BEGIN Supplied records
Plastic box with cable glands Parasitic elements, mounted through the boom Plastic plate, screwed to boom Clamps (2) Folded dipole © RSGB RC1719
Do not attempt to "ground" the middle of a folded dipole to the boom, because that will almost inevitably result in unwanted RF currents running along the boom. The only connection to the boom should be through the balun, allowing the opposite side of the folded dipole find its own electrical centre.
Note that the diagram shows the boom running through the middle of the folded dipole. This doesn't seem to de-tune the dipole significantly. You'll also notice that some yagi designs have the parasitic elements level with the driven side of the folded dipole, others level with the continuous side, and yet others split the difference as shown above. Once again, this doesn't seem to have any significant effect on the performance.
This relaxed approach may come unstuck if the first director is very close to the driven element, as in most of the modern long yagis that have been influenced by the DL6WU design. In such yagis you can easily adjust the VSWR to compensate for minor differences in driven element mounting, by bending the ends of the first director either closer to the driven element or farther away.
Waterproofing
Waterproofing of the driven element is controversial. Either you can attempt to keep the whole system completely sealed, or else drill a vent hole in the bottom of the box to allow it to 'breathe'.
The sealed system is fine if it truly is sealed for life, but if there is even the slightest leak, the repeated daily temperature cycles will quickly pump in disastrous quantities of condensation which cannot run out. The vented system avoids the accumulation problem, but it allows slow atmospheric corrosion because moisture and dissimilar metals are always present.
END Supplied records
#### [Work instructions]
One exact transcript of the whole listing is the expected answer.

#### [Answer below]
Plastic box with cable glands Parasitic elements, mounted through the boom Plastic plate, screwed to boom Clamps (2) Folded dipole © RSGB RC1719
Do not attempt to "ground" the middle of a folded dipole to the boom, because that will almost inevitably result in unwanted RF currents running along the boom. The only connection to the boom should be through the balun, allowing the opposite side of the folded dipole find its own electrical centre.
Note that the diagram shows the boom running through the middle of the folded dipole. This doesn't seem to de-tune the dipole significantly. You'll also notice that some yagi designs have the parasitic elements level with the driven side of the folded dipole, others level with the continuous side, and yet others split the difference as shown above. Once again, this doesn't seem to have any significant effect on the performance.
This relaxed approach may come unstuck if the first director is very close to the driven element, as in most of the modern long yagis that have been influenced by the DL6WU design. In such yagis you can easily adjust the VSWR to compensate for minor differences in driven element mounting, by bending the ends of the first director either closer to the driven element or farther away.
Waterproofing
Waterproofing of the driven element is controversial. Either you can attempt to keep the whole system completely sealed, or else drill a vent hole in the bottom of the box to allow it to 'breathe'.
The sealed system is fine if it truly is sealed for life, but if there is even the slightest leak, the repeated daily temperature cycles will quickly pump in disastrous quantities of condensation which cannot run out. The vented system avoids the accumulation problem, but it allows slow atmospheric corrosion because moisture and dissimilar metals are always present.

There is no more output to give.